Augment with semantic turn detection: after a configurable minimum silence (300ms), send the transcription-so-far to a fast, small model to predict whether the utterance is complete.

async def is_turn_complete(partial_transcript: str, llm_client) -> bool:
    """Quick heuristic check — use a small, fast model."""
    response = await llm_client.complete(
        model="gpt-4o-mini",
        messages=[{
            "role": "user",
            "content": f"""Is this a complete thought or sentence that expects a response?
Answer only YES or NO.
 
Transcript: "{partial_transcript}"
"""
        }],
        max_tokens=5,
        temperature=0
    )
    return response.strip().upper() == "YES"

Call this only when VAD detects 300–400ms of silence after speech. If the answer is NO, wait another 500ms before checking again.

Text Fallback Path

Audio pipelines fail. Microphone permissions get denied. Background noise makes VAD useless. Network jitter breaks WebSocket streams. You need a text fallback that users can trigger without the interface feeling broken.
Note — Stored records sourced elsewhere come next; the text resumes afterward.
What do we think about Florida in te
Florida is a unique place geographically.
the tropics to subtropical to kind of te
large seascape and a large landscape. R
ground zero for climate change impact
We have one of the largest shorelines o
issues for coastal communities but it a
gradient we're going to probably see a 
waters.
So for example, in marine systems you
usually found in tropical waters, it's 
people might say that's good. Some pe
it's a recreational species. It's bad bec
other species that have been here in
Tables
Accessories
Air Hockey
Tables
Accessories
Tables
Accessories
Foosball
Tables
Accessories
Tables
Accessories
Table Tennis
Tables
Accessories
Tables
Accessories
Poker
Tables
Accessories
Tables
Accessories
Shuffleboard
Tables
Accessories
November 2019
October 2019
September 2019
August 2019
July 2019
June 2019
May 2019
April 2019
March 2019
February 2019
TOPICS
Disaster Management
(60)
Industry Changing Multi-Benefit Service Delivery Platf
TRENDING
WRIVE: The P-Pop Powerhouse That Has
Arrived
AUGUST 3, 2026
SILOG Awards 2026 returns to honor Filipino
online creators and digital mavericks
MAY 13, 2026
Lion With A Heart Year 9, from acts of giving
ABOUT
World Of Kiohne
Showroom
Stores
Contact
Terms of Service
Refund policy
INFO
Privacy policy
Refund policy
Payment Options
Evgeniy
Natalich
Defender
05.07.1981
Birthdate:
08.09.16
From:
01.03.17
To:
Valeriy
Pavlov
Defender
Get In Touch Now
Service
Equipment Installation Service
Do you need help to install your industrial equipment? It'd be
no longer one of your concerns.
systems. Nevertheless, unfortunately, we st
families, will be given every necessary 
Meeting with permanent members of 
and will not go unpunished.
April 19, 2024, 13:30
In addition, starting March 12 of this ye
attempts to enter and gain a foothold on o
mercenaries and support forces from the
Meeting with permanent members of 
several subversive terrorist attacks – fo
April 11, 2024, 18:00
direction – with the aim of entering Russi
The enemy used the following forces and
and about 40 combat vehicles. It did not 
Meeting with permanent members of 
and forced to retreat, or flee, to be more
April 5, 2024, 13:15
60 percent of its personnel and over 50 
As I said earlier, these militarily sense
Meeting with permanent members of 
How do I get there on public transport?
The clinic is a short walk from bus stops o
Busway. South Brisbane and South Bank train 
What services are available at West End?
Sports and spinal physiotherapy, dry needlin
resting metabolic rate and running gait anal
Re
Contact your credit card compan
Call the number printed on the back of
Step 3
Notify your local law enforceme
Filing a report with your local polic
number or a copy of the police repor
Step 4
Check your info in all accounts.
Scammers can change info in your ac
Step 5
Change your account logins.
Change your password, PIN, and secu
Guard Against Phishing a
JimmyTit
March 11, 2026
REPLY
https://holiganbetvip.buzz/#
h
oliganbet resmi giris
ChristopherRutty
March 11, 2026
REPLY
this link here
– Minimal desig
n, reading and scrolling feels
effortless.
Design the fallback as a first-class mode, not an error state:

flowchart LR A[User] --> B{Input Mode} B -- Audio available --> C[Voice Pipeline] B -- Text fallback --> D[Text Input] C --> E[VAD + STT] D --> F[Direct Text] E --> G[LLM] F --> G G --> H{Output Mode} H -- Audio available --> I[TTS + Playback] H -- Text fallback --> J[Text Display] I --> A J --> A

The fallback trigger conditions to handle automatically:

Microphone permission denied → show text input immediately, no error message
Three consecutive STT failures → offer "switch to typing" button
Noise level too high (measured during first 2 seconds of session) → suggest text mode
Mobile device with poor connectivity (measured RTT > 2s) → default to text mode

Observability

Voice interfaces have failure modes that are invisible to standard metrics. Log these explicitly:

from dataclasses import dataclass, field
from datetime import datetime
 
@dataclass
class VoiceTurnMetrics:
    session_id: str
    turn_id: str
    timestamp: datetime = field(default_factory=datetime.utcnow)
 
    # Latency breakdown
    vad_end_of_turn_ms: float = 0
    stt_latency_ms: float = 0
    llm_first_token_ms: float = 0
    tts_first_audio_ms: float = 0
    total_perceived_latency_ms: float = 0
 
    # Quality signals
    stt_confidence: float = 0
    was_interrupted: bool = False
    barge_in_at_pct: float = 0    # How far through response when interrupted
    fallback_to_text: bool = False
    fallback_reason: str = ""
 
    # Cost
    stt_seconds: float = 0
    llm_input_tokens: int = 0
    llm_output_tokens: int = 0
    tts_characters: int = 0

Track P50, P90, and P99 of total_perceived_latency_ms. Anything above 1200ms at P90 means you have a pipeline problem. Track was_interrupted rate — high barge-in rates often signal that the LLM is giving overly verbose responses.

Key Takeaways

Natural voice conversation requires streaming at every stage (STT, LLM, TTS) — non-streaming pipelines produce chat-like latency that feels broken in voice UX.
Silero VAD or WebRTC VAD consistently outperforms energy-based VAD in real-world noise conditions; model-based VAD is not optional for production.
Continue running VAD during assistant playback — that is the prerequisite for barge-in support, and without barge-in, users feel trapped.
Save interrupted partial responses to conversation history with a marker so the LLM has accurate context about what was communicated.
Semantic turn detection (predicting utterance completeness via a fast small model) reduces false end-of-turn triggers from thinking pauses.
Text fallback is a first-class mode, not a fallback error screen — design, instrument, and test it with the same care as the primary voice path.